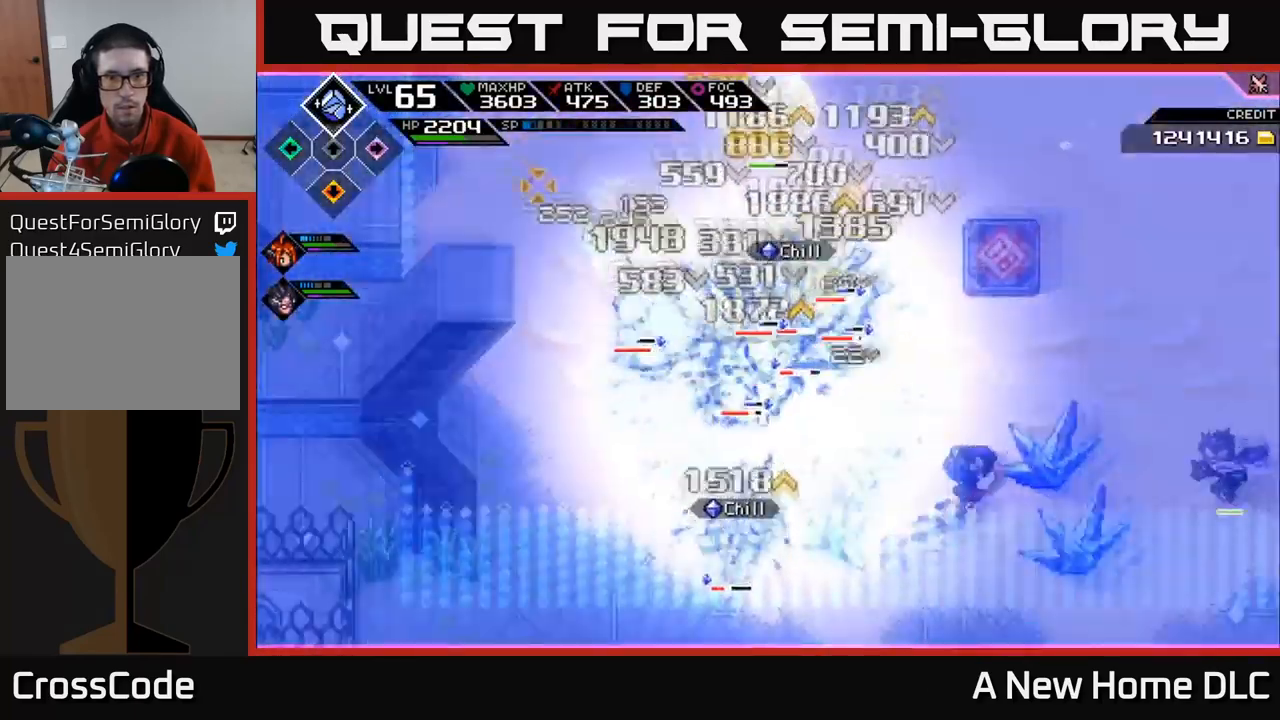
{"buttons": [], "left_stick": "down-left", "right_stick": "center", "events": [[50, "right_stick", "center"], [100, "L1", "down"], [117, "left_stick", "up-left"], [200, "left_stick", "left"], [217, "L1", "up"], [300, "L1", "down"], [383, "L1", "up"], [400, "X", "down"], [450, "left_stick", "down-left"], [500, "X", "up"]]}
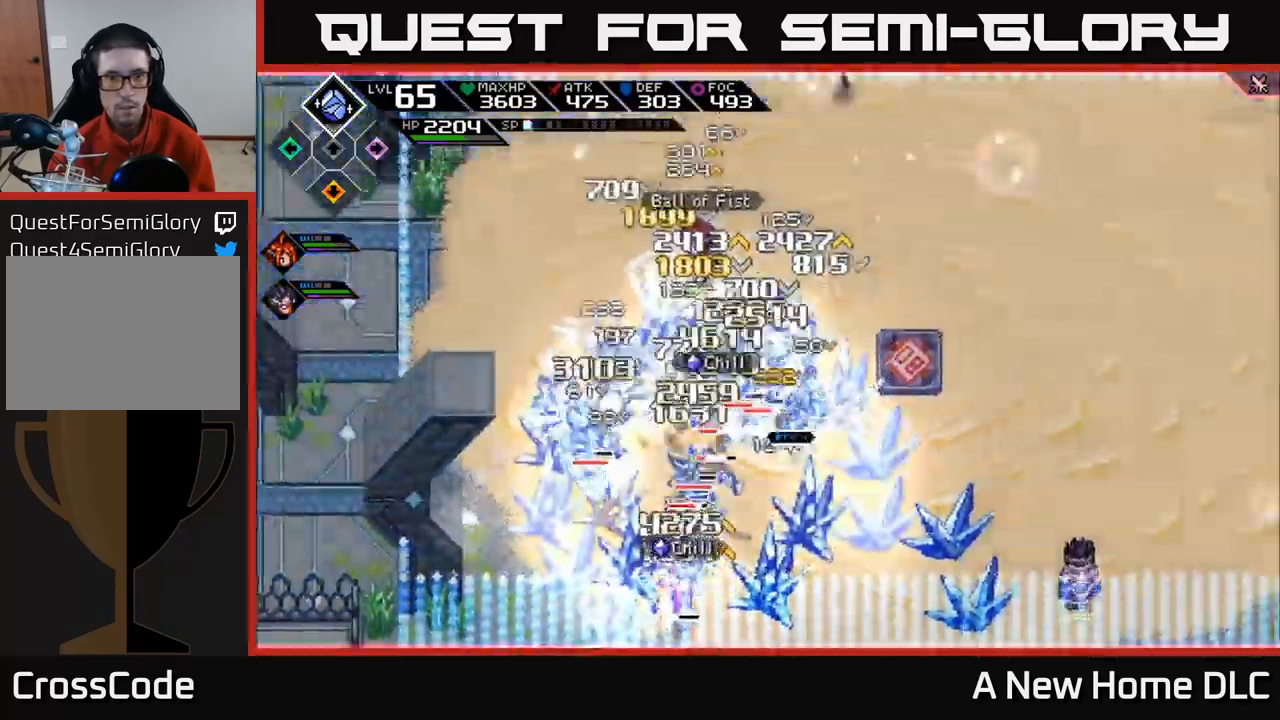
{"buttons": ["X"], "left_stick": "down-left", "right_stick": "center", "events": [[67, "X", "down"], [350, "X", "up"], [433, "X", "down"]]}
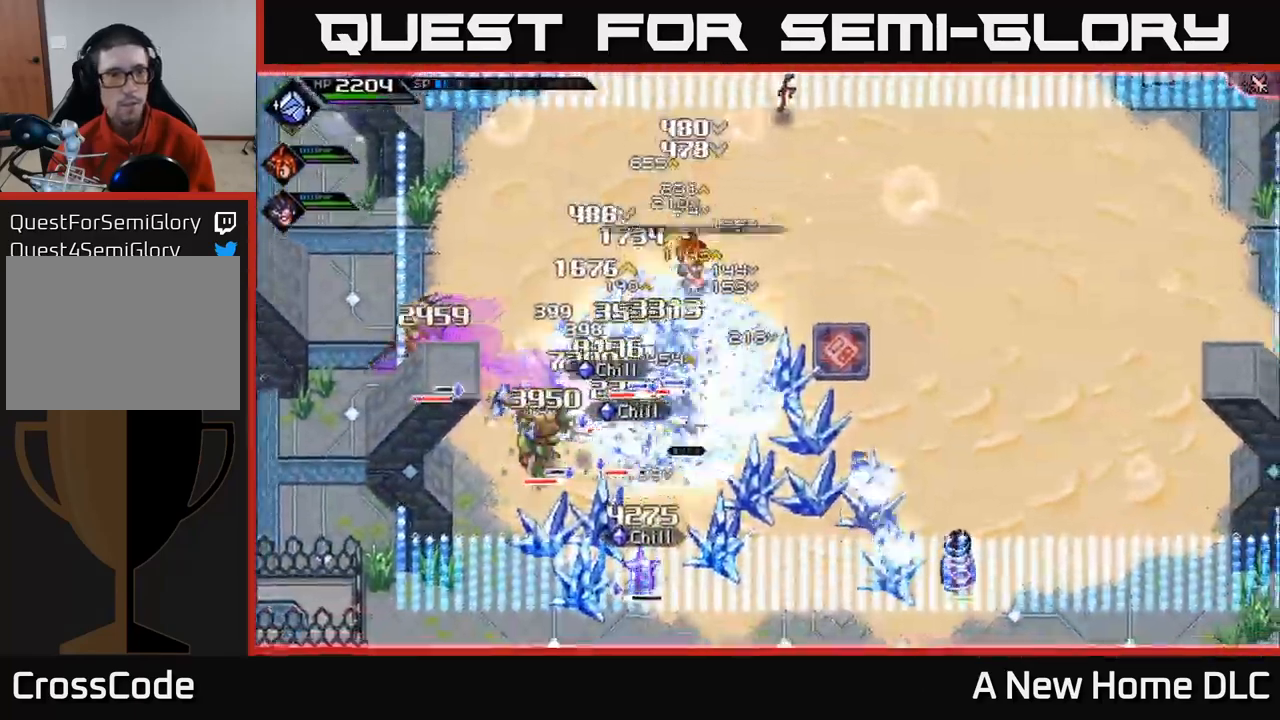
{"buttons": ["X"], "left_stick": "left", "right_stick": "center", "events": [[233, "X", "up"], [317, "X", "down"], [417, "X", "up"], [433, "left_stick", "left"], [500, "X", "down"]]}
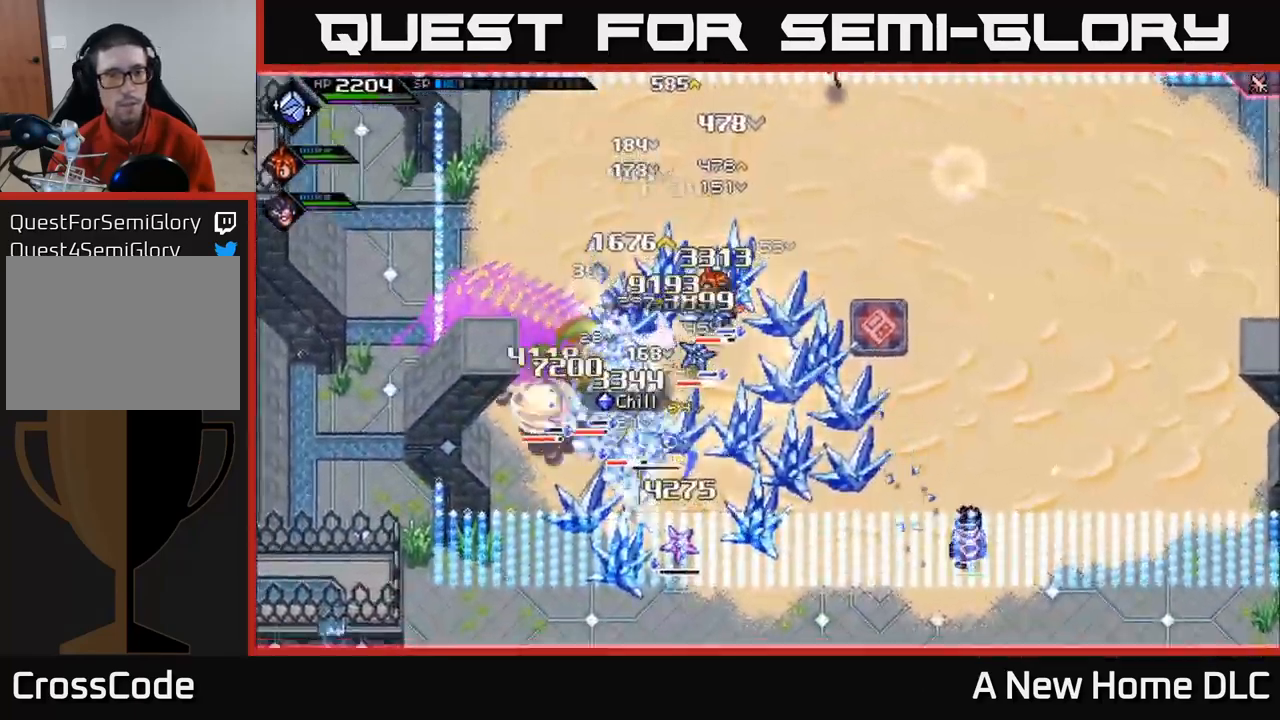
{"buttons": ["L1"], "left_stick": "up", "right_stick": "center", "events": [[117, "X", "up"], [200, "X", "down"], [317, "X", "up"], [400, "L1", "down"], [417, "X", "down"], [417, "left_stick", "up"], [483, "X", "up"]]}
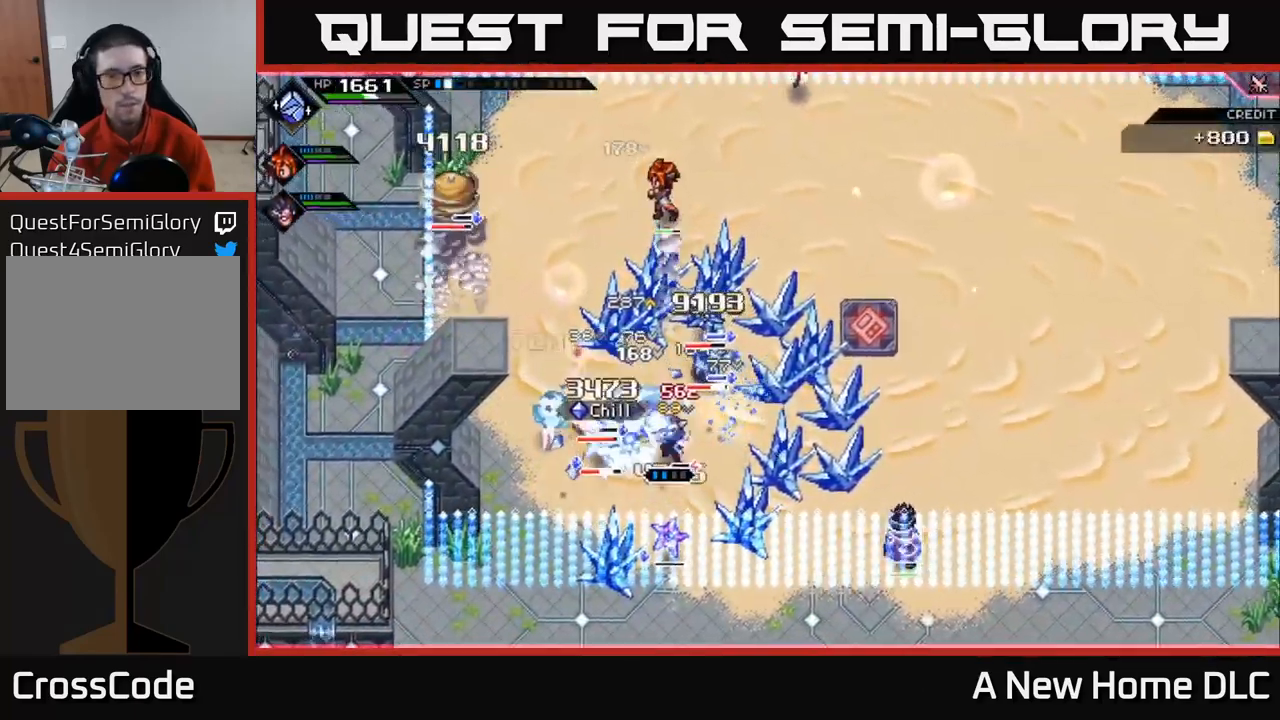
{"buttons": ["X"], "left_stick": "up", "right_stick": "center", "events": [[17, "L1", "up"], [83, "X", "down"], [100, "L1", "down"], [183, "L1", "up"], [183, "X", "up"], [267, "X", "down"], [383, "X", "up"], [467, "X", "down"]]}
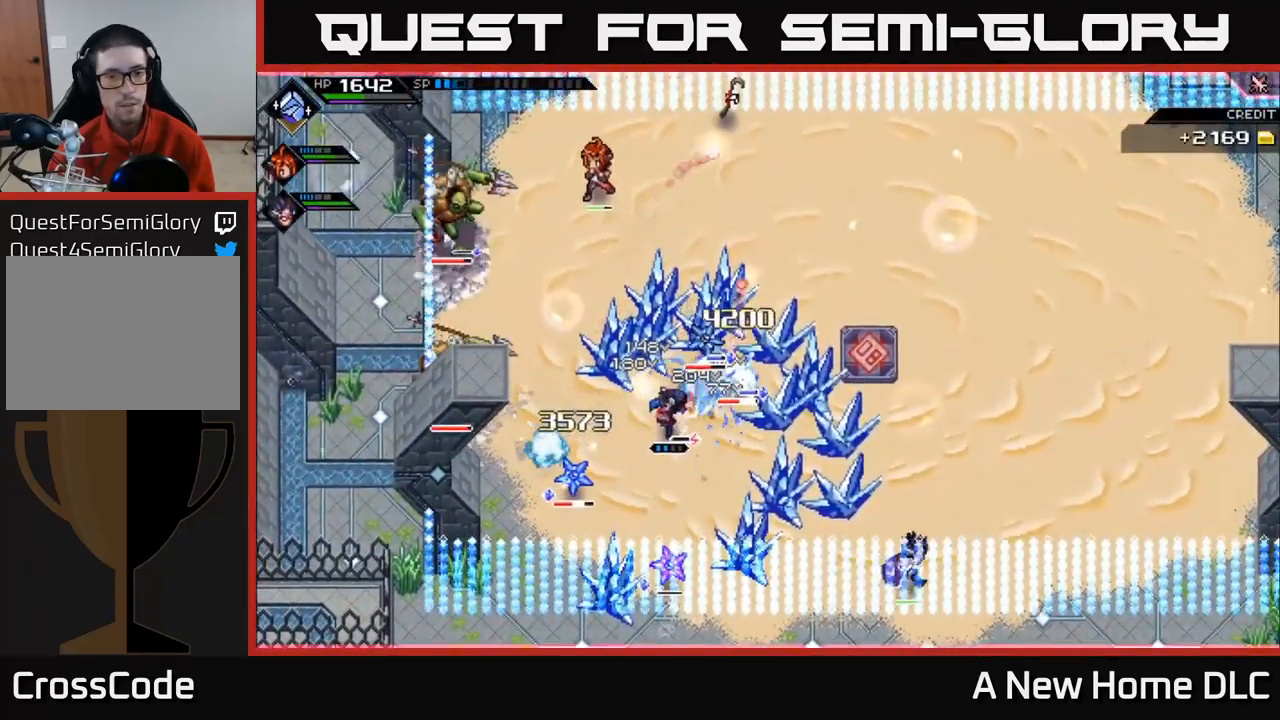
{"buttons": [], "left_stick": "up-right", "right_stick": "center", "events": [[50, "left_stick", "up-right"], [67, "X", "up"], [167, "X", "down"], [267, "X", "up"], [283, "L1", "down"], [333, "X", "down"], [433, "L1", "up"], [433, "X", "up"]]}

▶ _Task description_
Please print each entry exactly as given and keep pictures out of it.

▶ _Answer to this exercise_
{"buttons": [], "left_stick": "down-left", "right_stick": "center", "events": [[50, "right_stick", "center"], [100, "L1", "down"], [117, "left_stick", "up-left"], [200, "left_stick", "left"], [217, "L1", "up"], [300, "L1", "down"], [383, "L1", "up"], [400, "X", "down"], [450, "left_stick", "down-left"], [500, "X", "up"]]}
{"buttons": ["X"], "left_stick": "down-left", "right_stick": "center", "events": [[67, "X", "down"], [350, "X", "up"], [433, "X", "down"]]}
{"buttons": ["X"], "left_stick": "left", "right_stick": "center", "events": [[233, "X", "up"], [317, "X", "down"], [417, "X", "up"], [433, "left_stick", "left"], [500, "X", "down"]]}
{"buttons": ["L1"], "left_stick": "up", "right_stick": "center", "events": [[117, "X", "up"], [200, "X", "down"], [317, "X", "up"], [400, "L1", "down"], [417, "X", "down"], [417, "left_stick", "up"], [483, "X", "up"]]}
{"buttons": ["X"], "left_stick": "up", "right_stick": "center", "events": [[17, "L1", "up"], [83, "X", "down"], [100, "L1", "down"], [183, "L1", "up"], [183, "X", "up"], [267, "X", "down"], [383, "X", "up"], [467, "X", "down"]]}
{"buttons": [], "left_stick": "up-right", "right_stick": "center", "events": [[50, "left_stick", "up-right"], [67, "X", "up"], [167, "X", "down"], [267, "X", "up"], [283, "L1", "down"], [333, "X", "down"], [433, "L1", "up"], [433, "X", "up"]]}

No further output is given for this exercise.